Note to new programmers: Just because you can doesn't mean you should.

Adamus






Re: Stored procedure vs. query

Adamus Turner

Peter J wrote:

Advice:

Don't prefix stored procedures with sp_ or xp_ as these are prefixes for system stored procedures.

try using the following

Table Names : Customer, Order

usp_Customer_Insert

usp_Customer_Select_All

usp_Customer_Select_By_Customer_ID

usp_Customer_Update

usp_Order_Select_All

usp_Order_Select_By_Order_ID

By using the table name first in the stored procedure name you can keep all of the stored procedures for a table in one section, if you use the command type first watch what happens.

usp_Insert_Customer

usp_Select_All_Customers

usp_Select_Customer_By_Customer_ID

usp_Select_All_Orders

usp_Select_Order_By_Order_ID

usp_Update_Customer

All of the tables related SPs are mixed together and aren't too easy to lookup.

Whichever naming convention you use, make sure it is logical, and don't change it mid-way through a project if you find it doesn't work for you.

First of all, your SELECT * should be views at the least. Secondly, What is your convention on JOINS Would the usp_ be:

usp_Customers_Invoices_Vendors_Retail_Sales_Update_Customer_Forecast_For_Next_Fiscal_Year

You'd have to have the object explorer full screen just to see the names.

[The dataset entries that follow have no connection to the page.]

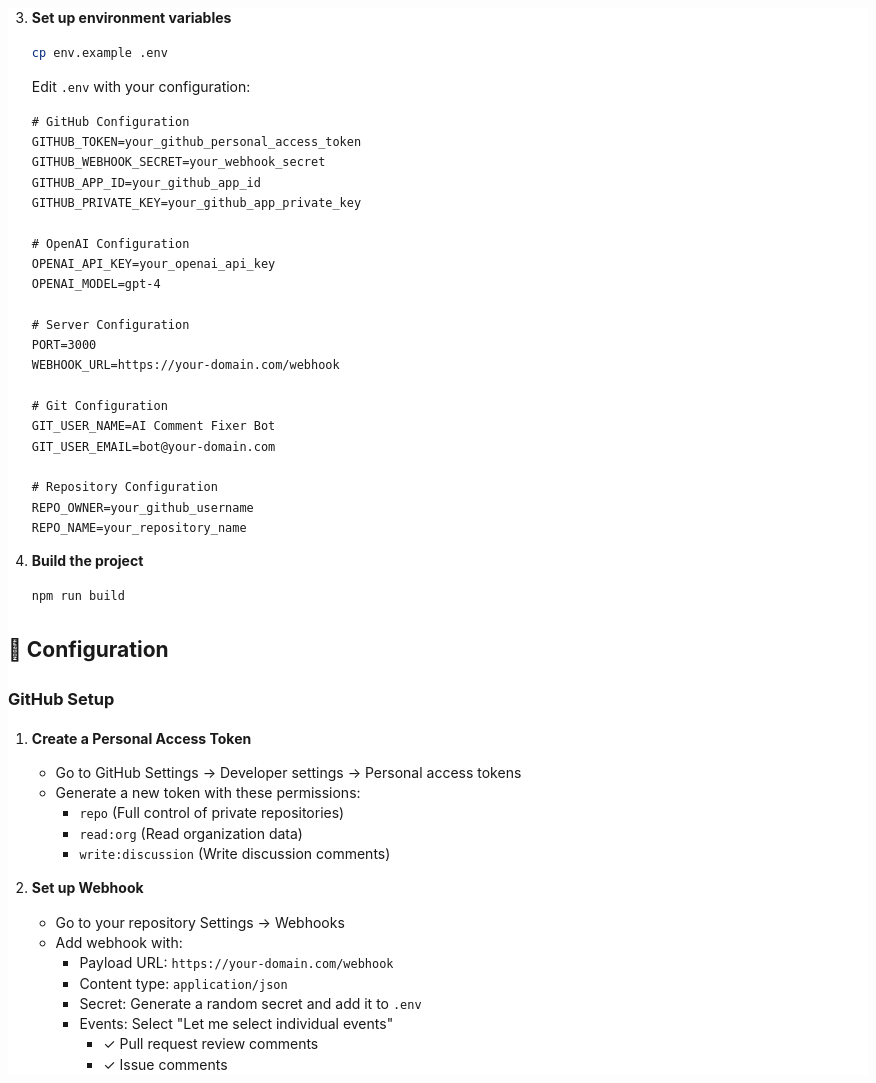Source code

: 3. **Set up environment variables**
   ```bash
   cp env.example .env
   ```
   
   Edit `.env` with your configuration:
   ```env
   # GitHub Configuration
   GITHUB_TOKEN=your_github_personal_access_token
   GITHUB_WEBHOOK_SECRET=your_webhook_secret
   GITHUB_APP_ID=your_github_app_id
   GITHUB_PRIVATE_KEY=your_github_app_private_key

   # OpenAI Configuration
   OPENAI_API_KEY=your_openai_api_key
   OPENAI_MODEL=gpt-4

   # Server Configuration
   PORT=3000
   WEBHOOK_URL=https://your-domain.com/webhook

   # Git Configuration
   GIT_USER_NAME=AI Comment Fixer Bot
   GIT_USER_EMAIL=bot@your-domain.com

   # Repository Configuration
   REPO_OWNER=your_github_username
   REPO_NAME=your_repository_name
   ```

4. **Build the project**
   ```bash
   npm run build
   ```

## 🔧 Configuration

### GitHub Setup

1. **Create a Personal Access Token**
   - Go to GitHub Settings → Developer settings → Personal access tokens
   - Generate a new token with these permissions:
     - `repo` (Full control of private repositories)
     - `read:org` (Read organization data)
     - `write:discussion` (Write discussion comments)

2. **Set up Webhook**
   - Go to your repository Settings → Webhooks
   - Add webhook with:
     - Payload URL: `https://your-domain.com/webhook`
     - Content type: `application/json`
     - Secret: Generate a random secret and add it to `.env`
     - Events: Select "Let me select individual events"
       - ✓ Pull request review comments
       - ✓ Issue comments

...and if you're stored procedures are doing multiple tasks such as updating, inserting, and deleting several tables, what is your consistent convention then

I don't think the DBA would like you much at all.

I honestly challenge anyone to post a naming convention that truly defines what a complicated stored procedure is doing and explain how this convention defines the JOINED tables as well as creates a maintenance ease in times of change.

Maybe I am the one that is misguided.